The Story
Why it exists.
The beginning
Gosha Rubchinskiy is a Russian fashion designer known for capturing post-Soviet youth culture, the baggy jeans, the skateboard energy, the beauty in anonymity. In 2016, he worked with Comme des Garçons Parfum's creative director Christian Astuguevieille on a scent that felt like that world. Not polished. Not aspirational. Just real. The brief was direct: young people hanging together, skating together, concrete and skateboards. The bottle reflects it. Clear glass, classic shape, but the cap is wood, a nod to the skateboard deck under someone's arm. The packaging is a bright red box with Cyrillic script, inspired by Red Moscow, the Soviet-era perfume your grandmother might have kept on a shelf in Leningrad. Model Louison Savignoni photographed by Gosha himself captured that specific hunger. Perfumer Alexis Dadier built the fragrance to match it.
The note structure is unusual, not in the obvious way. Buchu (also called Agathosma) is rare in mainstream perfumery. It's medicinal, almost sour, with a cat-piss edge that most perfumers avoid. Angelica root adds a green, slightly earthy bitterness that amplifies the effect. Together, they create an opening that doesn't apologize.

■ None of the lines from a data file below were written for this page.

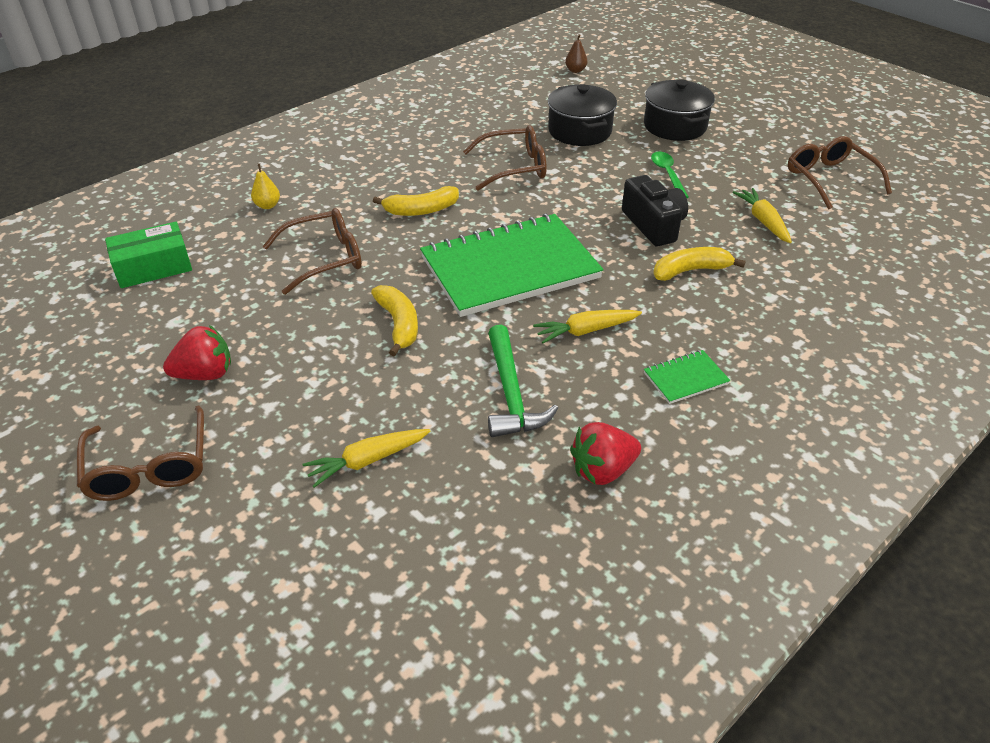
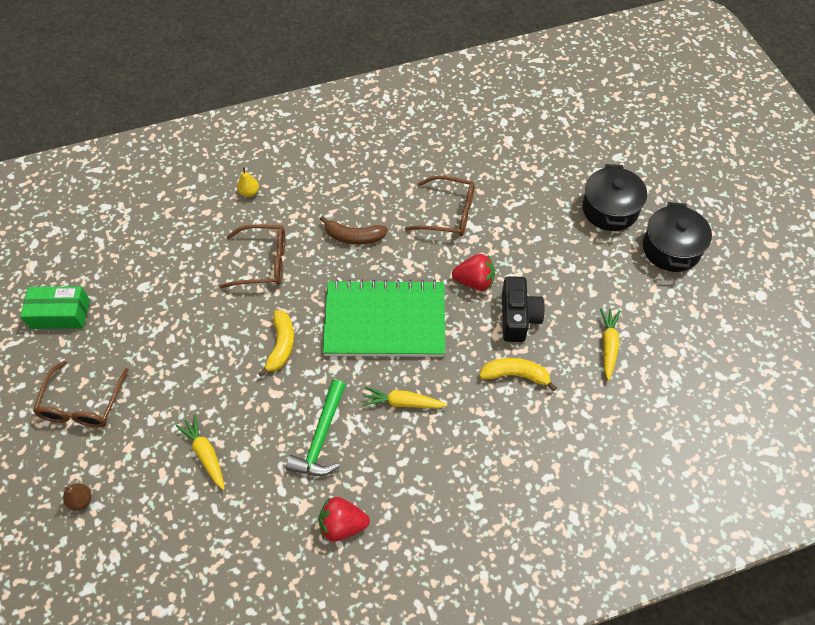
camera: 25 degrees right, 15 degrees up
(153, 267) = (150, 229): green box -> green box (60, 314)
(205, 374) = (143, 341): red strawberry -> red strawberry (474, 281)
(367, 461) = (205, 454): yellow carrot -> yellow carrot turned 60 degrees clockwise
(421, 210) = (354, 237): yellow banana -> brown banana
(575, 70) = (569, 109): brown pear -> brown pear (81, 500)
(579, 131) = (526, 188): black pot -> black pot (671, 249)
(667, 174) = (566, 265): green spoon -> none
(685, 378) = (445, 474): green notebook -> none
(829, 179) = (699, 319): brown glasses -> none

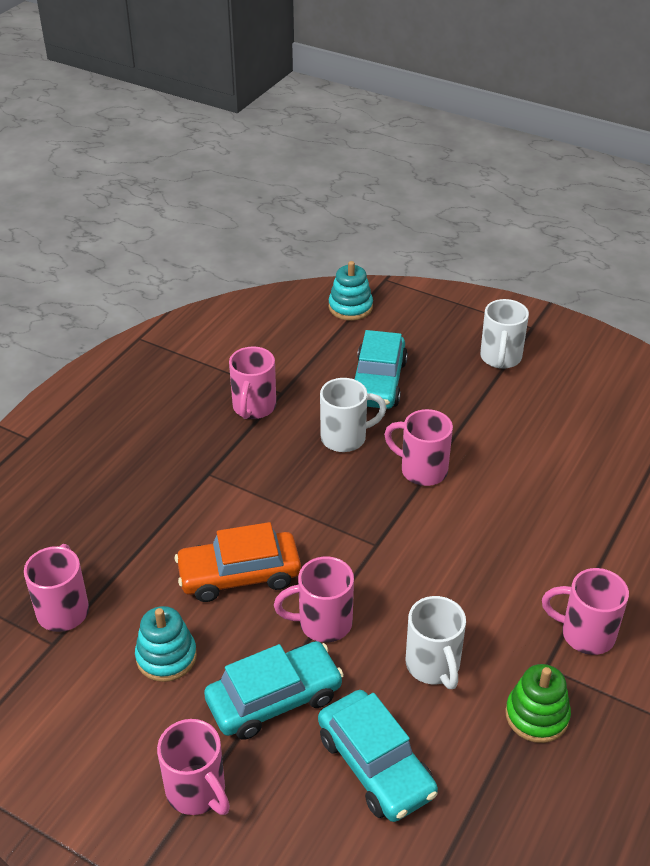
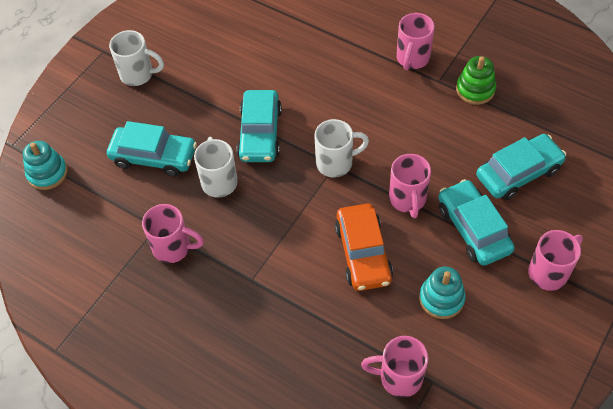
camera: 85 degrees left, 15 degrees up
(422, 470) = (260, 133): pink mug -> turquoise car
(433, 666) = (441, 138): white mug -> white mug (336, 163)

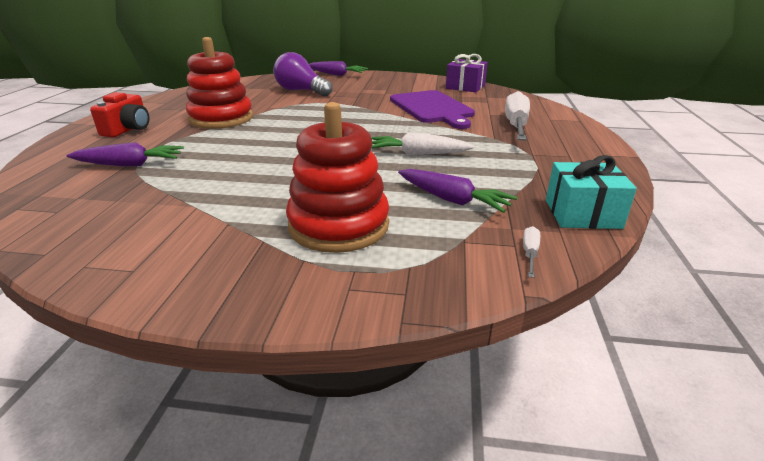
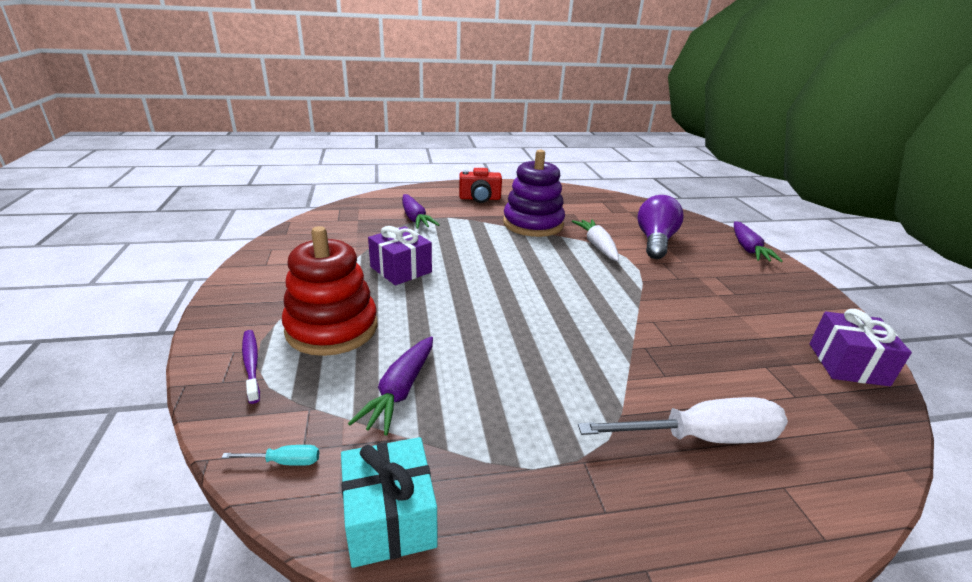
camera: 70 degrees right, 0 degrees up
(221, 118) = (533, 224): red stacking toy -> purple stacking toy
(248, 183) = (401, 269): none -> purple gift
(381, 274) = (251, 364): none -> purple toothbrush
(418, 154) = (517, 351): white carrot -> white carrot (597, 246)
(432, 108) = (696, 342): purple cutting board -> none
(530, 253) = (285, 461): white screwdriver -> turquoise screwdriver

Chamomile in the heart softens the blow, but only so much. The base (Haitian vetiver, patchouli, styrax) grounds everything in earth and resin, keeping it rooted in something real. This isn't a fragrance that tries to smell expensive. It tries to smell true.
The evolution
The opening hits immediately. Buchu and angelica root arrive sharp, herbal, almost medicinal, a green-bitter jolt that announces itself without asking permission. Some people reach for their wrists immediately. Others reach for the sink. That phase lasts about 20 to 30 minutes, then something shifts. Chamomile emerges, tempering the sour edge, adding a quiet warmth that feels almost unexpected after the opening. Mandarin orange seed lingers in the background, not bright, but present. By hour two, the drydown takes over: vetiver and patchouli settle into an earthy, slightly sweet warmth. Styrax adds a balsamic richness that keeps everything grounded. On skin, expect 6 to 8 hours of presence. On fabric, it lasts longer, you'll find it on a jacket lining the next morning. Moderate sillage means it stays close, intimate, the kind of fragrance you catch yourself rather than strangers across the room.
Cultural impact
Gosha Rubchinskiy by Comme des Garçons sits in an interesting space, neither fully niche nor commercial, neither traditionally masculine nor feminine. Released in 2016, it arrived at a moment when fragrance culture was beginning to embrace the weird, the specific, the challenging. Wearers describe it as the smell of rubber and concrete on a hot day, of someone living and breathing outside rather than performing for a room. It's polarizing, that buchu opening will split a crowd, but for the right person, it becomes a signature. The fragrance doesn't want universal appeal. It wants the person who walks past a skatepark at noon and thinks, yes.